BEGIN
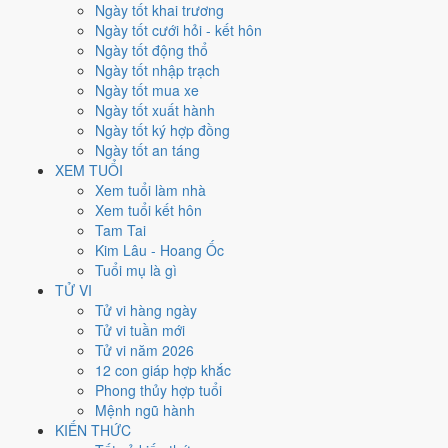
Chủ Nhật
Ngày tốt khai trương
Ngày Âm
Ngày tốt cưới hỏi - kết hôn
Tháng 3 năm 2026
Ngày tốt động thổ
15
Ngày tốt nhập trạch
Tháng 1 âm năm 2026
Ngày tốt mua xe
27
Ngày tốt xuất hành
Tiết Kinh Trập
Ngày tốt ký hợp đồng
Giờ
Ngày tốt an táng
Nhâm Tý
XEM TUỔI
Ngày 27
Xem tuổi làm nhà
Mậu Tý
Xem tuổi kết hôn
Tháng 1
Tam Tai
Canh Dần
Kim Lâu - Hoang Ốc
Năm 2026
Tuổi mụ là gì
Bính Ngọ
TỬ VI
Tử vi hàng ngày
Ngày Mậu Tý có Trực
Khai
(ngày khai mở, bắt đầu mới) và gặp Sao
Tử vi tuần mới
Thanh Long hoàng đạo
. Điểm trung bình 7 việc chính
8.6/10
nên
Tử vi năm 2026
đây là
Ngày Đại Cát
, rất hợp cho cưới hỏi, khai trương, ký kết.
12 con giáp hợp khắc
Phong thủy hợp tuổi
Tuổi
Thân, Thìn, Sửu
hợp ngày; tuổi
Ngọ
nên thận trọng (Lục Xung).
Mệnh ngũ hành
Ngày 15/3/2026 tốt hay xấu cho
KIẾN THỨC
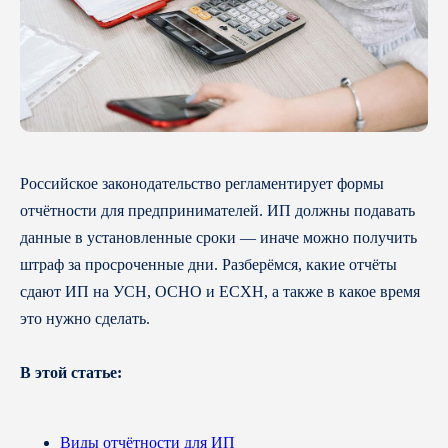
Российское законодательство регламентирует формы
отчётности для предпринимателей. ИП должны подавать
данные в установленные сроки — иначе можно получить
штраф за просроченные дни. Разберёмся, какие отчёты
сдают ИП на УСН, ОСНО и ЕСХН, а также в какое время
это нужно сделать.
В этой статье:
Виды отчётности для ИП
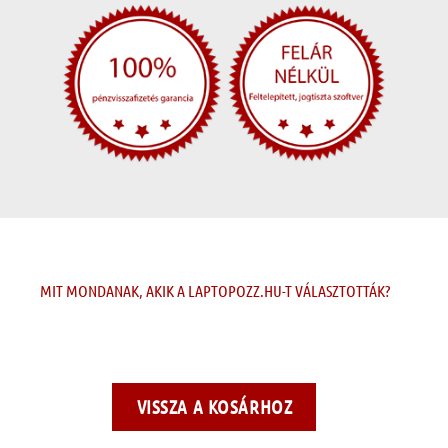
MIT MONDANAK, AKIK A LAPTOPOZZ.HU-T VÁLASZTOTTÁK?
VISSZA A KOSÁRHOZ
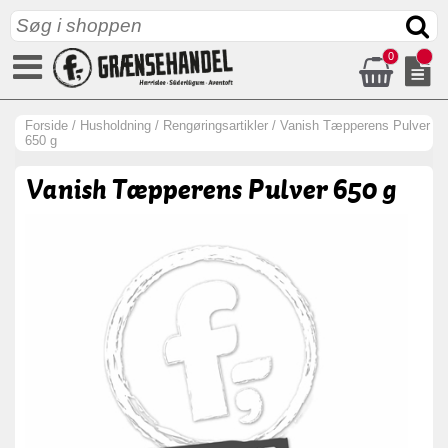
0
Forside
/
Husholdning
/
Rengøringsartikler
/
Vanish Tæpperens Pulver
650 g
Vanish Tæpperens Pulver 650 g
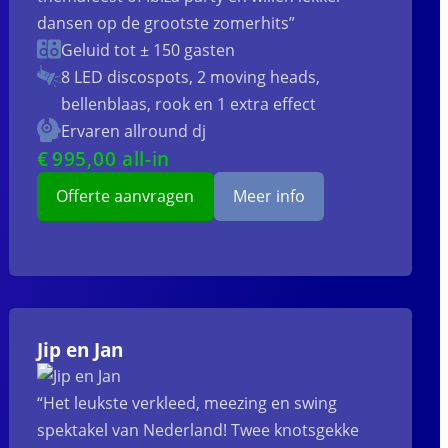
dansen op de grootste zomerhits”
Geluid tot ± 150 gasten
8 LED discospots, 2 moving heads,
bellenblaas, rook en 1 extra effect
Ervaren allround dj
€
995
,00 all-in
Offerte aanvragen
Meer info
Jip en Jan
“Het leukste verkleed, meezing en swing
spektakel van Nederland! Twee knotsgekke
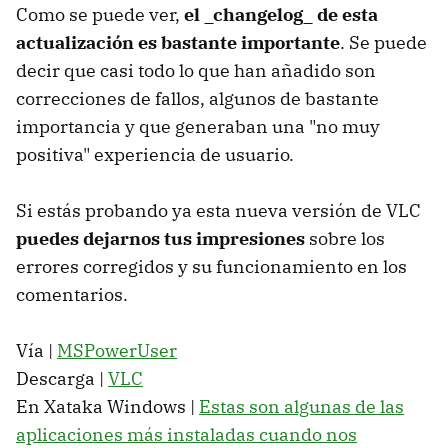
Como se puede ver,
el _changelog_ de esta
actualización es bastante importante
. Se puede
decir que casi todo lo que han añadido son
correcciones de fallos, algunos de bastante
importancia y que generaban una "no muy
positiva" experiencia de usuario.
Si estás probando ya esta nueva versión de VLC
puedes dejarnos tus impresiones
sobre los
errores corregidos y su funcionamiento en los
comentarios.
Vía |
MSPowerUser
Descarga |
VLC
En Xataka Windows |
Estas son algunas de las
aplicaciones más instaladas cuando nos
END
AIM OF THE EXERCISE: Revise the lines above so that "Meer info" becomes "Meer informatie", leaving everything else unchanged and omitting the pictures.

RESPONSE AREA:
Chủ Nhật
Ngày tốt khai trương
Ngày Âm
Ngày tốt cưới hỏi - kết hôn
Tháng 3 năm 2026
Ngày tốt động thổ
15
Ngày tốt nhập trạch
Tháng 1 âm năm 2026
Ngày tốt mua xe
27
Ngày tốt xuất hành
Tiết Kinh Trập
Ngày tốt ký hợp đồng
Giờ
Ngày tốt an táng
Nhâm Tý
XEM TUỔI
Ngày 27
Xem tuổi làm nhà
Mậu Tý
Xem tuổi kết hôn
Tháng 1
Tam Tai
Canh Dần
Kim Lâu - Hoang Ốc
Năm 2026
Tuổi mụ là gì
Bính Ngọ
TỬ VI
Tử vi hàng ngày
Ngày Mậu Tý có Trực
Khai
(ngày khai mở, bắt đầu mới) và gặp Sao
Tử vi tuần mới
Thanh Long hoàng đạo
. Điểm trung bình 7 việc chính
8.6/10
nên
Tử vi năm 2026
đây là
Ngày Đại Cát
, rất hợp cho cưới hỏi, khai trương, ký kết.
12 con giáp hợp khắc
Phong thủy hợp tuổi
Tuổi
Thân, Thìn, Sửu
hợp ngày; tuổi
Ngọ
nên thận trọng (Lục Xung).
Mệnh ngũ hành
Ngày 15/3/2026 tốt hay xấu cho
KIẾN THỨC
Российское законодательство регламентирует формы
отчётности для предпринимателей. ИП должны подавать
данные в установленные сроки — иначе можно получить
штраф за просроченные дни. Разберёмся, какие отчёты
сдают ИП на УСН, ОСНО и ЕСХН, а также в какое время
это нужно сделать.
В этой статье:
Виды отчётности для ИП
MIT MONDANAK, AKIK A LAPTOPOZZ.HU-T VÁLASZTOTTÁK?
VISSZA A KOSÁRHOZ
0
Forside
/
Husholdning
/
Rengøringsartikler
/
Vanish Tæpperens Pulver
650 g
Vanish Tæpperens Pulver 650 g
dansen op de grootste zomerhits”
Geluid tot ± 150 gasten
8 LED discospots, 2 moving heads,
bellenblaas, rook en 1 extra effect
Ervaren allround dj
€
995
,00 all-in
Offerte aanvragen
Meer informatie
Jip en Jan
“Het leukste verkleed, meezing en swing
spektakel van Nederland! Twee knotsgekke
Como se puede ver,
el _changelog_ de esta
actualización es bastante importante
. Se puede
decir que casi todo lo que han añadido son
correcciones de fallos, algunos de bastante
importancia y que generaban una "no muy
positiva" experiencia de usuario.
Si estás probando ya esta nueva versión de VLC
puedes dejarnos tus impresiones
sobre los
errores corregidos y su funcionamiento en los
comentarios.
Vía |
MSPowerUser
Descarga |
VLC
En Xataka Windows |
Estas son algunas de las
aplicaciones más instaladas cuando nos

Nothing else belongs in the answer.